Started with my son’s bad attitude. He was upset because he didn’t finished his math homework last night. I try to be patient but he didn’t want to listen my advice and do his own thing. His sisters who usually ready after him now is waiting for him. They left home really late, most likely they were late for school.
When I was busy deal with Edgar, my husband was busy stamping some kind of ticket. I know he has a big event coming up and he quite stress about it, but I really need his support. On top of that he didn’t tell me his schedule for today. We supposed to pray together but he had to leave early to send invitations to some schools.

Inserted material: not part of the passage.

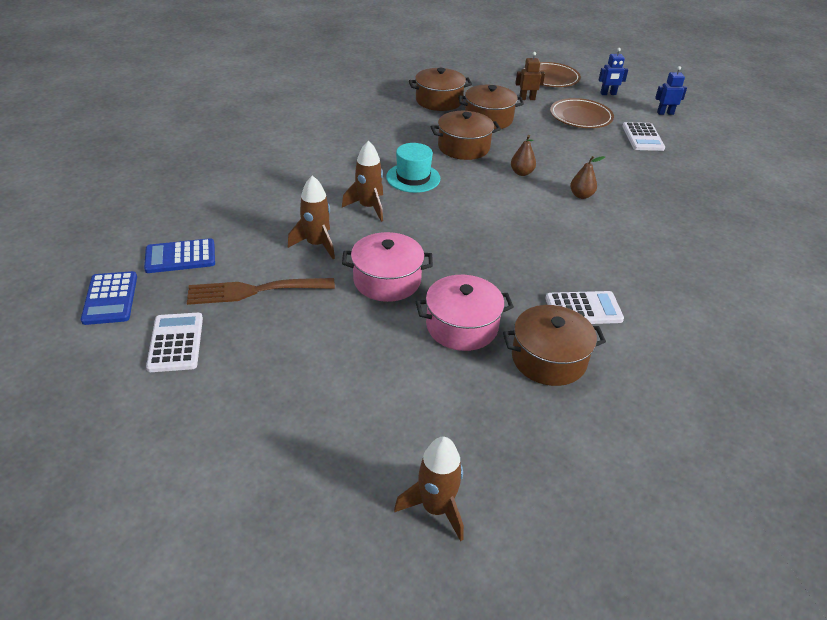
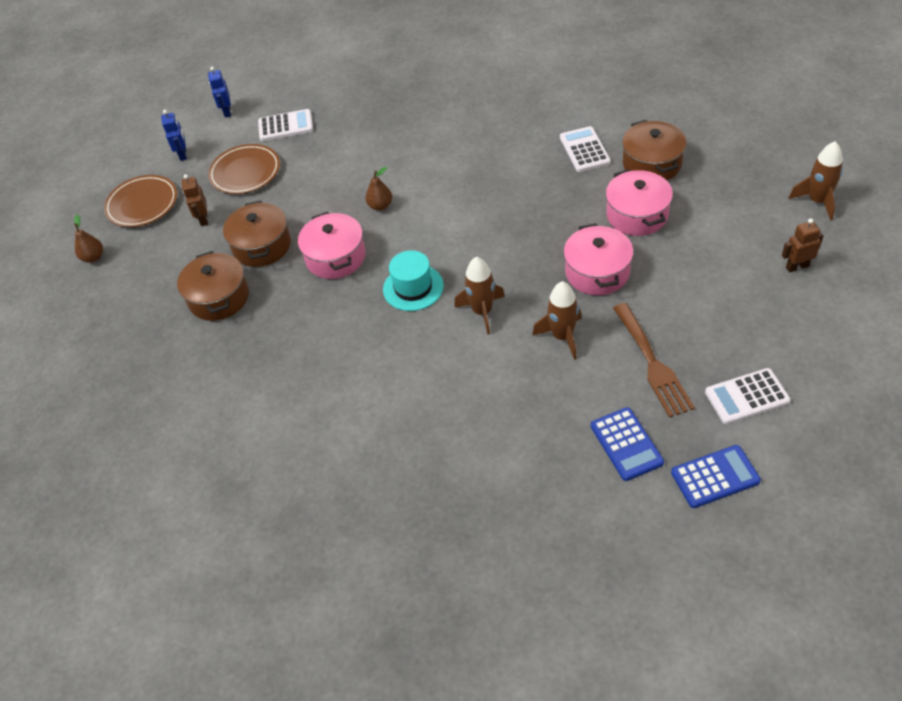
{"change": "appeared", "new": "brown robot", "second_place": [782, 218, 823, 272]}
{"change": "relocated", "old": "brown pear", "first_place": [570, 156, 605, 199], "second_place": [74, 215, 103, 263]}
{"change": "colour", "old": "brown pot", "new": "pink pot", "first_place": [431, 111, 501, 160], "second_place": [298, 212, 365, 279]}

Then I SMS my friend to say sorry about not coming on the Sunday night meeting. She reply that she was upset because I didn’t tell her personally. we get home almost 6pm, make sure my kids take shower, study and do their homework and have dinner. My husband went by himself. I was so tired from 3 days workshop, I can’t take another meeting, even though it was a relaxing one.
Then my mom called. She asked me what time I will come. 2 days ago I promised her that I will help her cooking. My father friends will come over and she prepared some food for them. I said I’ll come in the afternoon, she said she need help before noon, she seem upset and get off the phone after said She must get back to work. I feel guilty because I can’t keep my promise.
The reason why I can’t make it to my mom house in the morning because I am waiting for the worker who will renovating my house. They supposed to start yesterday, but he said he will do some material shopping. So they promised to come at 10am, but they show up at 11.30. I can’t do much because I can’t leave the house without knowing what will they do with my place.
While waiting for them, I clean up my kids stuff. First because I can’t stand the mess anymore, and another important reason is I must find my son’s exam card. My daughter is so unorganized. she has paper lying everywhere, books are not tidy, pen and pencil not in place make me so upset, especially with many test paper that has unsatisfied grade. Argggg… I am getting dizzy.
I made a decision that I have to pray and read my Bible. I’ve been busy the whole morning that I haven’t make time for that. So I pour out my heart to God and meditate on his work. I feel calmer afterward and think through what I need to do. I know that my day begin not as good as I have expected, but I believe it’s up to me to make it better.